Given problem
Copy every line of each record below word for word, keeping the same order and punctuation.

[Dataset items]
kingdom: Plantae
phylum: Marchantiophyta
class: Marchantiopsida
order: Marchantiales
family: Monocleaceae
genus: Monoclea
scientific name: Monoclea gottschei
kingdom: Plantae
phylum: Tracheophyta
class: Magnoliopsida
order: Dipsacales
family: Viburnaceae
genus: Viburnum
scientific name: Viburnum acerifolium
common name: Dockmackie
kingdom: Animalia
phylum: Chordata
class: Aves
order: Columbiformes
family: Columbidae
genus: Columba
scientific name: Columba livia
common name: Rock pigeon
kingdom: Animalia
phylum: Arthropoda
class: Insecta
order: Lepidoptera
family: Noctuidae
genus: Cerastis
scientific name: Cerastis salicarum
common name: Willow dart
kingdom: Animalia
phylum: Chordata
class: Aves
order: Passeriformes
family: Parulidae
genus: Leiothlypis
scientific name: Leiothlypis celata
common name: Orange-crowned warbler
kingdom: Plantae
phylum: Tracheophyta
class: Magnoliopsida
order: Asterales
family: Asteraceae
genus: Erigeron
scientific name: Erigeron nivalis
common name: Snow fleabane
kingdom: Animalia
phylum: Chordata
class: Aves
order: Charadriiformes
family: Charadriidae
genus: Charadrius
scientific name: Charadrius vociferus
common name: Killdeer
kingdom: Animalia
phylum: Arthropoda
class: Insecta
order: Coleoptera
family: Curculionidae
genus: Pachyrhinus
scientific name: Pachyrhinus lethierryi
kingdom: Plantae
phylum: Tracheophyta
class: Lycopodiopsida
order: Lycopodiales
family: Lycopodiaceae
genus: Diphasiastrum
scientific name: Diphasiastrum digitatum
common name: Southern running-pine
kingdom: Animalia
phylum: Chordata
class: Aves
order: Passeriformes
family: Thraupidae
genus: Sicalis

Solution to the problem
kingdom: Plantae
phylum: Marchantiophyta
class: Marchantiopsida
order: Marchantiales
family: Monocleaceae
genus: Monoclea
scientific name: Monoclea gottschei
kingdom: Plantae
phylum: Tracheophyta
class: Magnoliopsida
order: Dipsacales
family: Viburnaceae
genus: Viburnum
scientific name: Viburnum acerifolium
common name: Dockmackie
kingdom: Animalia
phylum: Chordata
class: Aves
order: Columbiformes
family: Columbidae
genus: Columba
scientific name: Columba livia
common name: Rock pigeon
kingdom: Animalia
phylum: Arthropoda
class: Insecta
order: Lepidoptera
family: Noctuidae
genus: Cerastis
scientific name: Cerastis salicarum
common name: Willow dart
kingdom: Animalia
phylum: Chordata
class: Aves
order: Passeriformes
family: Parulidae
genus: Leiothlypis
scientific name: Leiothlypis celata
common name: Orange-crowned warbler
kingdom: Plantae
phylum: Tracheophyta
class: Magnoliopsida
order: Asterales
family: Asteraceae
genus: Erigeron
scientific name: Erigeron nivalis
common name: Snow fleabane
kingdom: Animalia
phylum: Chordata
class: Aves
order: Charadriiformes
family: Charadriidae
genus: Charadrius
scientific name: Charadrius vociferus
common name: Killdeer
kingdom: Animalia
phylum: Arthropoda
class: Insecta
order: Coleoptera
family: Curculionidae
genus: Pachyrhinus
scientific name: Pachyrhinus lethierryi
kingdom: Plantae
phylum: Tracheophyta
class: Lycopodiopsida
order: Lycopodiales
family: Lycopodiaceae
genus: Diphasiastrum
scientific name: Diphasiastrum digitatum
common name: Southern running-pine
kingdom: Animalia
phylum: Chordata
class: Aves
order: Passeriformes
family: Thraupidae
genus: Sicalis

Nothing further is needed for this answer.